Parlamentoda 128 milletvekili bulunuyor. Anayasa gereği, 64 kontenjan Hristiyanlara, 64 Müslümanlara ayrılmış durumda. Meclis'teki son durumda Hristiyan kontenjanı 34 Maruni, 14 Rum Ortodoks, 8 Rum Katolik, 5 Ermeni Ortodoks, 1 Ermeni Katolik ve 2 diğer Hristiyan azınlıklar şeklinde bulunuyor. 64 kişilik Müslüman kontenjanında ise 27 Sünni, 27 Şii, 8 Dürzi, 2 Nusayri bulunuyor.
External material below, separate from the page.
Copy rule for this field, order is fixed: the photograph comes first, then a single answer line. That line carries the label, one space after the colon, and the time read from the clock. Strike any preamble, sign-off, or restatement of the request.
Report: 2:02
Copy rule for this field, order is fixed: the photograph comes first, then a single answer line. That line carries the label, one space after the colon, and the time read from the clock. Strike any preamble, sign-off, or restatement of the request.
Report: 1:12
-14 Mart, 8 Mart blokları nelerdir?
Meclisteki siyasi partiler, 8 Mart ve 14 Mart, iki ana blok altında toplanıyor.
14 Mart Bloğu, 2005’te eski Başbakan Refik Hariri'nin suikast sonucu öldürülmesinin ardından oğlu Saad Hariri önderliğinde kurulan Suriye karşıtı gruba verilen isim. İttifak’ta Hariri grubunun yanı sıra Hristiyan Ketaib Partisi ve Lübnan Güçleri Partisi, Ermeni Hınçak Partisi ve bazı Sosyal Demokrat Partiler bulunuyor.
8 Mart grubu ise Suriye rejimi yanlısı ve Batı karşıtı gruplardan oluşuyor. Hizbullah’ın başını çektiği grupta, Parlamento Başkanı Nebih Berri önderliğindeki Şii Emel Hareketi, Hristiyan Özgür Yurtsever Hareketi, Baas Partisi ve Ermeni Taşnak Partisi gibi gruplar yer alıyor.